Minh Tran Huy – La Double vie d’Anna Song

J’ai entendu plusieurs fois cette jeune femme à la voix douce et à l’expression irréprochable (c’est un bonheur presque improbable aujourd’hui que d’écouter quelqu’un parler sans approximations ni tics linguistiques, sans « voilà » à titre de ponctuation de l’incertitude, ni d’ « être dans » - cette insupportable façon de « définir » ( ?) les contours de quoi ? d’un domaine de réflexion ? Bref, donc. Minh Tran Huy parle un français élégant, classique. C’est aussi le français qu’elle écrit, une langue recherchée, au lexique et à la syntaxe complexe, ça fait du bien.
C’est une histoire de passion et de mystification, entre deux personnes et trois continents. L’histoire d’une pianiste de génie entièrement fabriquée par le « rêve d’amour » d’un ex-enfant devenu homme et par la technologie électronique. Le roman alterne des articles de revues musicales avec le récit du mari d’Anna, Paul Desroches, amoureux d’elle depuis qu’enfant égaré dans la vie après la double mort de ses parents, il avait rencontré à travers elle la musique, la beauté, l’exotisme. Couronnés enfin par l’amour, le mariage, le bonheur, puis assombris par la maladie. Et voici que la discographie éblouissante d’Anna Song commence à exhaler peu après la mort de celle-ci un terrible parfum d’imposture.

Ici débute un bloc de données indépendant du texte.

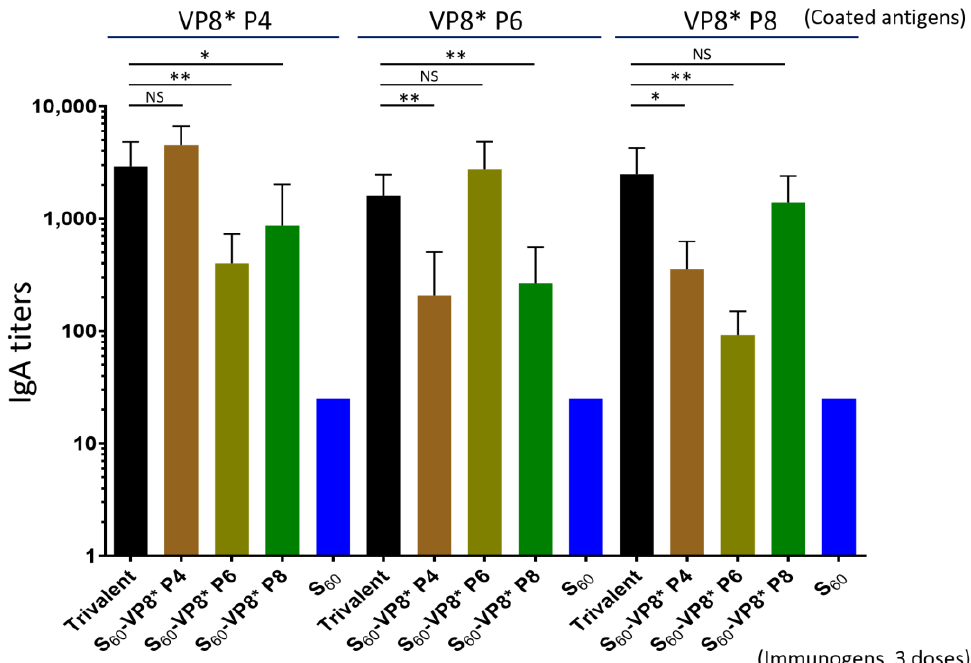
Figure 5. The trivalent S 60 -VP8* PVNP vaccine (trivalent) induced higher and broader serum IgA responses in mice toward the three homologous VP8* antigens (black columns) compared with those elicited by the three single-valent S 60 -VP8* PVNPs (brawn/cyan/green columns) after three immunizations. The Y -axis shows the VP8*-specific serum IgA titers, while the X -axis shows different vaccines or immunogens, as indicated. Statistical differences between data groups with corresponding p -values are calculated and shown in the Supplementary Materials . “ns” , non-significant for p -values >0.05; “*”, significant for p -values <0.05; “**”, highly significant for p -values <0.01.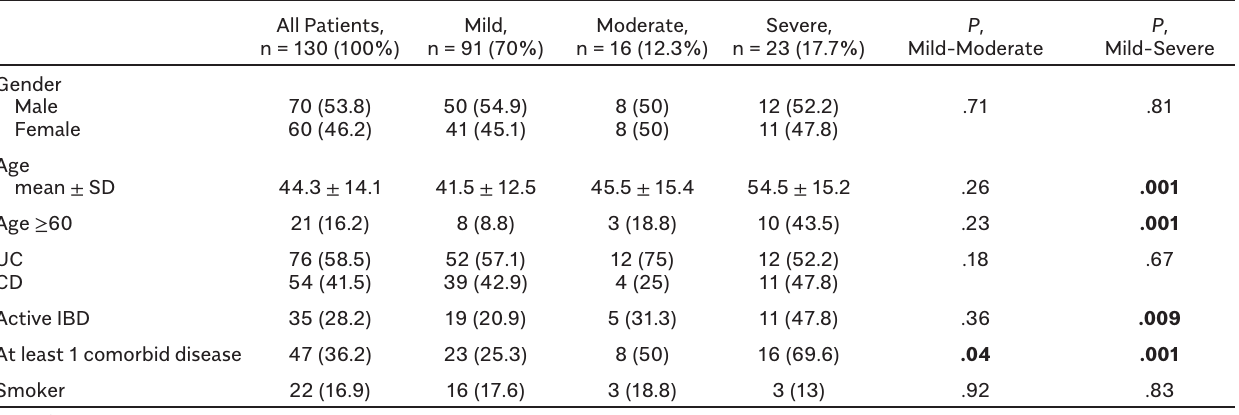
IBD, inflammatory bowel disease. The bold numbers are statistically significant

Je ne dirais pas que j’aie été complètement séduite. Le texte a parfois un petit côté convenu – qui peut se justifier par la personnalité de Paul Desroches – mais quand même : il y a quelques passages qui relèvent de la pure carte postale, quelques tirades sur les communistes vietnamiens qui n’étaient pas forcément nécessaires. Une construction un peu systématique, aussi. Et les articles qui se succèdent touchent à l’exercice de style. Brillant, au demeurant. Mais enfin c’est un second roman, fichtrement bien mené jusqu'à la dernière page. Une émouvante confession à la gloire de la fiction, lorsqu’elle vient combler les manques et les douleurs du réel.